The move toward socialism
In the late 1800s, American progressives began agitating in favor of socialist programs — that is, ones in which government forcibly seizes money from people to whom it belongs through taxation and gives it to people who the government feels need it more. The ideas for these programs originated among German socialists in the 1800s and were later coopted by the German regime of Otto von Bismarck, the so-called Iron Chancellor of Germany. It is not a coincidence that a portrait of Bismarck is displayed on the website of the U.S. Social Security Administration.
Among the principal socialist programs that progressives were proposing was Social Security, a program by which government takes money from younger people and transfers it to seniors.
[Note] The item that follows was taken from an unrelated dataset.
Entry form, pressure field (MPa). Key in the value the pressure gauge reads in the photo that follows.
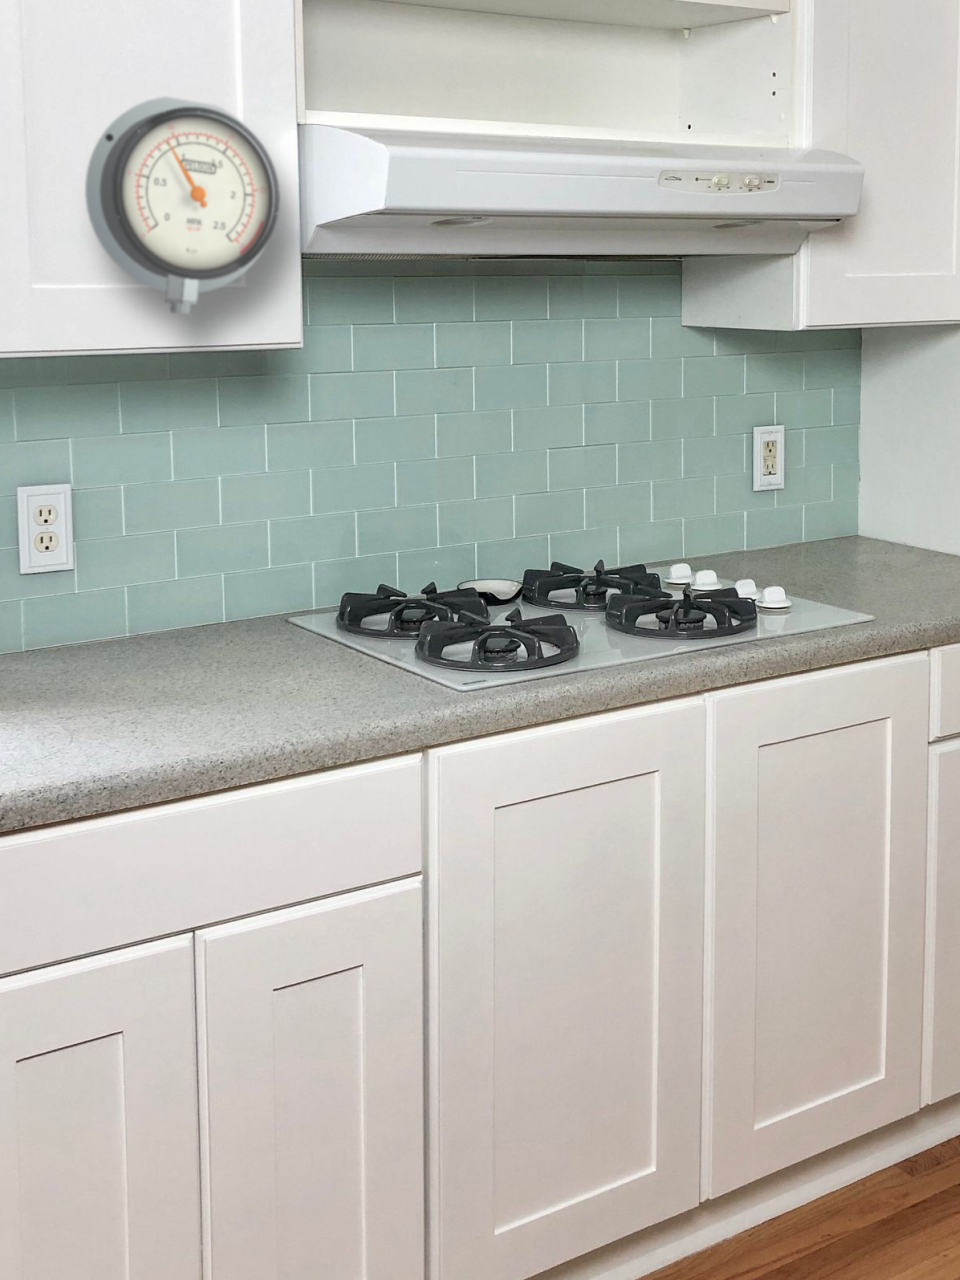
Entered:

It was sold as a program based on “charity” notwithstanding the fact that it was based entirely on government force.
Conservative resistance
During the late part of the 1800s and early part of the 1900s, American conservatives resisted the socialist tide, which was actually spreading all over the world. Finally, however, the tide turned into a tsunami during the Great Depression, which enabled FDR to achieve his New Deal welfare-state revolution, led by the adoption of Social Security.
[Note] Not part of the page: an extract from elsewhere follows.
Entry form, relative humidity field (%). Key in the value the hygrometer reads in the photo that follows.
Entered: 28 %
For some 30 years after that, conservatives continued battling against the welfare-state socialism that the Roosevelt regime had ushered into American life and fought to restore America’s founding system of economic liberty.
Conservative resistance against the socialist tide culminated in the 1960 book Conscience of a Conservative by Barry Goldwater, a U.S. Senator from Arizona and an icon of the conservative movement. In the book, Goldwater railed against Social Security and called for a repeal of the FDR’s New Deal.
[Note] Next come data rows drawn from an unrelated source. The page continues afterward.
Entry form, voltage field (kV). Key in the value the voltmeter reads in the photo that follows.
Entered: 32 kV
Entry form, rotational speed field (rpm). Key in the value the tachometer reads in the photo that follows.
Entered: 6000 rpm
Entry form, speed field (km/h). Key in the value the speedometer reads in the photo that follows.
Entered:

Goldwater became the Republican Party’s presidential nominee in the 1964 election. His opponent was the incumbent Lyndon Johnson, who had become president with the assassination of President Kennedy in 1963. During the campaign, Johnson pointed out to voters Goldwater’s deep antipathy to Social Security and the welfare state.
Johnson ended up smashing Goldwater in that election, winning 44 states and 61.1 percent of the popular vote. It was the largest percentage of the popular vote since the 1820 presidential election.
The turning point
At that point, conservatives threw in the towel and accepted the permanent existence of Social Security and the welfare state in American life. Their reasoning was that if they continued to oppose these popular socialist programs, it would be difficult for them to be elected to public office and it would become difficult for them to be taken seriously by the mainstream press.
Conservatives continued adhering to free-market mantras, such as “freedom, free enterprise, and limited government,” but deep down they knew that their mantras now rang hollow given their new devotion to Social Security and welfare-state socialism. Conservatives knew that they had thrown in the towel on achieving liberty and had embarked on a life devoted to reforming and improving the welfare-state way of life. It was a life of the lie, one that conservatives continue to live to this day.
In fact, the welfare state and the conservative abandonment on getting rid of it was one of the reasons for the rise of the libertarian movement. Libertarians simply became what conservatives used to be — adherents of economic liberty, which necessarily means a dismantling, not a reform, of welfare-state socialism.
Conservative influence on libertarians
Over the decades, many conservatives and Republicans became disenchanted with conservatism and the Republican Party and came into the libertarian movement. Unfortunately, however, many of them failed to leave their pragmatic baggage behind and began convincing many libertarians to take the same position that they took after the 1964 presidential election — accept the permanent existence of Social Security and welfare-statism in order to achieve respectability within the mainstream press and a greater chances of electoral success in the political arena.
Convinced that their chances for getting their perspectives published by the mainstream press and their chances of electoral success would be improved if they followed the route taken by conservatives after the 1964 election, some libertarians unfortunately did what their conservatives predecessors had done — they thew in the towel in achieving genuine liberty and instead resigned themselves to coming up with ways to save or improve Social Security and other welfare-state programs. And like conservatives, they couched their reform proposals, some of which were of a Rube Goldberg nature, in terms of “freedom and free enterprise” and “choice and competition,” all the while falsely convincing themselves that they were fighting for “liberty” and libertarianism.
But the ultimate question continues to bedevil conservatives and libertarians who have accepted the inevitability of Social Security and the welfare state: Do you want to be free or not? It’s an important question because if the answer is yes, then a necessary prerequisite of freedom is the dismantling, not the reform, of American socialism, including its crown jewel, Social Security.